_Excerpted passage_.
# # # # #

Cassia

Cassia (Cinnamomum cassia)

Cassia is the dried bark of East Asian laurel trees and in some countries is used interchangeably with cinnamon.

Flavor

Cassia is sweet with a strong flavor and astringent note.

Aroma

Cassia has a similar warm, sweet, woody aroma to cinnamon however as it has a higher content of volatile oil, it is more intense than cinnamon.

Pairing

Cassia is used most commonly in the form of bark (whole, quills or ground) however is also used for its buds and leaves, called tejpat leaves. Cassia bark is a common ingredient in Chinese cuisine as it is an ingredient in Chinese five spice powder and is used to flavor braised meats and sauces. Ground cassia and tejpat leaves are common ingredients in Indian curries and in Russia and Germany cassia is used to flavor chocolate. Cassia buds are used to make pickles and in fruit salad. Cassia is more suited to savory dishes while cinnamon is more suited to sweet dishes. Cassia loves meat, chicken, lentils and root vegetables and pairs with cardamom, cloves, coriander seed, cumin, fennel, ginger, nutmeg, Sichuan pepper, star anise and turmeric.  

Growing

Cassia comes from small, evergreen laurel trees which are grown in China, Vietnam, Indonesia, Central America and the West Indies. The trees grow to 10 feet and are cut down when the bark is ready to harvest. The bark is harvested in the rainy season when it strips off easily. As the bark dies, it curls to make reddish-brown quills.

# # # # #

_Records supplied_.
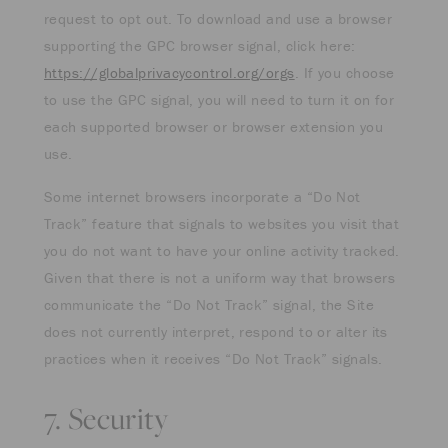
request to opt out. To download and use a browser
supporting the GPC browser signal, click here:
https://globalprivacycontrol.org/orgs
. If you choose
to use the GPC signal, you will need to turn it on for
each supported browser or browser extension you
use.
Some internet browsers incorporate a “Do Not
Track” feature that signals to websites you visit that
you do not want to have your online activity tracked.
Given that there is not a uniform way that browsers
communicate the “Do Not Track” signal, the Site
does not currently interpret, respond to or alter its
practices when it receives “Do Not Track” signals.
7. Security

# # # # #

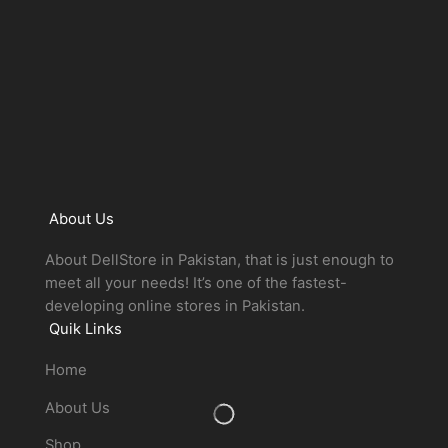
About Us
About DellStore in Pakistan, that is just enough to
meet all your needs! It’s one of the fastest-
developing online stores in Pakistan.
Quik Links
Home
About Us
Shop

# # # # #

_Task objective_.
Continue the piece on cassia from its last sentence.

_Task response_.
History

Cassia trees are native to Assam and northern Burma. It has been used in China as early as 3000 BC and was introduced into Europe via spice routes from the East. It was mentioned in the Bible and used by Egyptian pharaohs.

Medicinal

Cassia is considered one of the 50 fundamental herbs in traditional Chinese medicine. It is said to help cure flatulence and diarrhea.

Facts about Cassia

The finest cassia comes from Vietnam. Indonesian or Korintje cassia has a deep flavor and spicy flavor however lacks the depth of Vietnamese or Chinese cassia.

In the US cassia is sold as cinnamon or cassia-cinnamon, as its more pronounced aroma and flavor is referred to true cinnamon.

Commonly Asked Questions

Can I replace cassia with cinnamon?

As they have very similar flavor profiles, cinnamon can replace cassia. Cassia has a stronger flavor, so use it in smaller quantities.